ホルムズ封鎖長期化でガソリン価格200円超も

先行き数カ月を見据えた場合には、ガソリン価格が急騰するリスクが高まりつつある。

ポイントになるのは、(1)ホルムズ海峡などの航行の正常化と、(2)湾岸産油国の石油関連施設の安全確保だ。

現状のようにホルムズ海峡やペルシャ湾内で攻撃を受けるリスクが高止まりし、タンカーの航行が滞った状況が続くのであれば、長期化するにつれて原油の不足感が強まり、原油価格の上昇圧力が高まっていく。

サウジなどは一部の原油輸出ルートを紅海側へシフトさせるとみられるが、容量的に全量をシフトさせることは出来ない。また、米国は米艦艇によるタンカーの護衛を検討しているが、実現性や実効性は不透明だ。

そもそも、イランの攻撃可能範囲はホルムズ海峡に限られるわけではない。ペルシャ湾全域で十分な安全を確保するためには、事実上の停戦が必要になる可能性が高い。

今後もホルムズ海峡を通行し難い状況が2~3カ月以上にわたって継続するのであれば、その状況が見えてくるにつれて原油価格は上昇し、WTI原油が1バレル100ドル(ドバイ原油では105ドル前後)を突破する恐れがある。

供給減少幅の大きさから見て、武力衝突直前からの上昇率は約5割とロシアによるウクライナ侵攻時(直前からピークまでで35%上昇)を上回るだろう。

サウジやUAEといった湾岸主要産油国にある大規模な石油関連施設がイランの攻撃によって相次いで損傷する場合も、復旧に時間がかかるだけに100ドルに達する可能性がある。

IEA(国際エネルギー機関)は加盟国に対して石油輸入量の 90日分以上の備蓄保有を義務付けているため、原油の供給不足や価格高騰に対して加盟国協調で備蓄放出を行う可能性がある。協調放出には一定の価格抑制効果はあると思われるが、価格上昇そのものを抑え込むことは難しいだろう。

ガソリン価格(都道府県別上位・下位)筆者の試算によれば、仮にドル円レートが現状並みの1ドル157円のまま、ドバイ原油価格が1バレル110ドルまで上昇した場合、直近で1リットル158.5円であったガソリン価格は204円前後まで45円ほど急上昇する計算になる。

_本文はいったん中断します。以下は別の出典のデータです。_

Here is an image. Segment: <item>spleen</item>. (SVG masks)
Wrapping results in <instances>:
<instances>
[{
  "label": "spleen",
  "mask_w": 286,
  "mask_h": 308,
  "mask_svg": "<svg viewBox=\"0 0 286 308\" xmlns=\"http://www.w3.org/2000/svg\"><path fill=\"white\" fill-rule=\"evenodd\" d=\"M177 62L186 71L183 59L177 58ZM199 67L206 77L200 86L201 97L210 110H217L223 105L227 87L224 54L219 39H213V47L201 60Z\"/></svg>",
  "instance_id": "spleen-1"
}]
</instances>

そうなれば、暫定税率を廃止した効果が打ち消され、現在の史上最高値である186.5円を大きく更新することになる。

なお、ガソリン価格には地域格差があり、直近では、最も高い鹿児島県では1リットル167.6円である一方、最も低い宮城県では152.4円となっている。

仮に全国一律で45円上昇するとした場合には、最も低い宮城県でも198円と200円に迫ることになる。